◆ Short problem a
Answer these from the aircraft log below, one line each:
(i) What did the writer sand on the prop?
(ii) Who agreed to come look over the installation and help with tuning?
(iii) How far down was the oil when the cowl came off for the leak check?

◆ Supplied text
Monday 1/4 I tightened the left rudder cable by remaking the hooks for the compression spring. Next I sanded the flox repair on the prop and gave it a thin brush coat of epoxy. Of course, the epoxy need to cure, so flying was out for another day. On Tuesday the epoxy on the prop was cured so it was time to put the upper cowl back. With the cowl sitting in place I could see with a flashlight that my new sensors were a bit too close, so the cowl came off again while these were repositioned.

I was about to put the cowl back on again when I noticed a few areas that have gotten slightly damaged and needed some micro. I'm slowly preparing to repaint the plane, starting with the removable pieces. So... I mixed up some micro and dabbed it on where needed. The wheel pants also needed fixing in a few spots. Of course, the micro needed to cure so flying was out for another day.

What the #@$% is this guy doing? I hear you ask. Why is he messing around with cosmetic details instead of getting on with flying? Well, the answer is simple. About 3 weeks ago, during a conversation with Tracy Crook about my mixture problems, I asked if he'd consider coming down to give my installation the once-over and help me with the tuning. He said yes, he'd love to, but his schedule was pretty busy and it might be a few weeks. So... I've been soft peddling waiting for the big day. Somewhere between conciously and semi-conciously I've been finding things that need to be done, and ways to avoid the temptation of flying. With the zzzzzen of rotary aviation coming to look over my entire installation any day now, I felt it prudent to wait. Discretion versus valor and all that stuff.

There's nothing quite like having someone like Tracy (is there ANYONE like Tracy?) listen to the engine, test things, poke and pull at the pipes and wires, and tell me what's bad (or good) about the installation. Maybe he won't find anything significant, and we'll just do some tuning. Maybe he will. Either way, I'll be happier about flying it after the visit.

Tracy zzzzzoomed in at around 10:30 am. Man that engine sounds sweet. He'd noticed a slight bump in the oil temp on the way down so he took the cowl off to check for leaks. A slight seep was seen at one fitting, and the oil was 1/2 quart down. Tracy topped it off, but decided to leave the fitting alone till he got home rather than disassemble things on the ramp.

◆ Short problem b
Rewrite the entries from the line that has "state / province: Baja California Norte" through the end of the entries, substituting "division" for "phylum" and leaving all else unchanged.

◆ Material provided
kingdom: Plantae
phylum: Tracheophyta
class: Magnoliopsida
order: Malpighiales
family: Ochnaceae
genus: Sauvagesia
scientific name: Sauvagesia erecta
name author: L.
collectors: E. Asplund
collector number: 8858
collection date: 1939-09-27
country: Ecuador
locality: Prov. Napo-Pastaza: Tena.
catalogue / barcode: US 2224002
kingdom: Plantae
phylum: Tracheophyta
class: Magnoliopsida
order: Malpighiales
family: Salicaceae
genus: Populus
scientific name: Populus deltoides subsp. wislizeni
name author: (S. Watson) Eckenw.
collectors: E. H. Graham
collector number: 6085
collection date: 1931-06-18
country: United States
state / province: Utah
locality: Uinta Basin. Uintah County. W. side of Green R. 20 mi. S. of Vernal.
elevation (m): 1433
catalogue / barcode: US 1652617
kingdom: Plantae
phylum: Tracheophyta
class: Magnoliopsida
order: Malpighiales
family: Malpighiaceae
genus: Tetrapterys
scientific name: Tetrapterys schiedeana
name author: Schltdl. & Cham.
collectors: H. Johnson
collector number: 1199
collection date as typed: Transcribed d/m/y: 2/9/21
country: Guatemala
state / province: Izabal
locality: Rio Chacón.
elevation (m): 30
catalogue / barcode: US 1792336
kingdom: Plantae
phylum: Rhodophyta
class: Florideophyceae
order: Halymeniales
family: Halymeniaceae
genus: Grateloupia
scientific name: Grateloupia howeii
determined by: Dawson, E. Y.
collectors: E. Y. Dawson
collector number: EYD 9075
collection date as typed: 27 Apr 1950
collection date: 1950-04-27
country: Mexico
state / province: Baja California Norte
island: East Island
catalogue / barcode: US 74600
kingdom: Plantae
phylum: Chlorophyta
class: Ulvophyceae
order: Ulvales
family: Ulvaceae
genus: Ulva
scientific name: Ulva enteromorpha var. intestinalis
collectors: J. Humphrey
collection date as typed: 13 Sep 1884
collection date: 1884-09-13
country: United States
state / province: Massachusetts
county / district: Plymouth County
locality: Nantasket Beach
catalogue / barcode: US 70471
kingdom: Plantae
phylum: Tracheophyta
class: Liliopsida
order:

◆ Expected answer a
(i) The flox repair.
(ii) Tracy Crook.
(iii) 1/2 quart.

◆ Expected answer b
state / province: Baja California Norte
island: East Island
catalogue / barcode: US 74600
kingdom: Plantae
division: Chlorophyta
class: Ulvophyceae
order: Ulvales
family: Ulvaceae
genus: Ulva
scientific name: Ulva enteromorpha var. intestinalis
collectors: J. Humphrey
collection date as typed: 13 Sep 1884
collection date: 1884-09-13
country: United States
state / province: Massachusetts
county / district: Plymouth County
locality: Nantasket Beach
catalogue / barcode: US 70471
kingdom: Plantae
division: Tracheophyta
class: Liliopsida
order:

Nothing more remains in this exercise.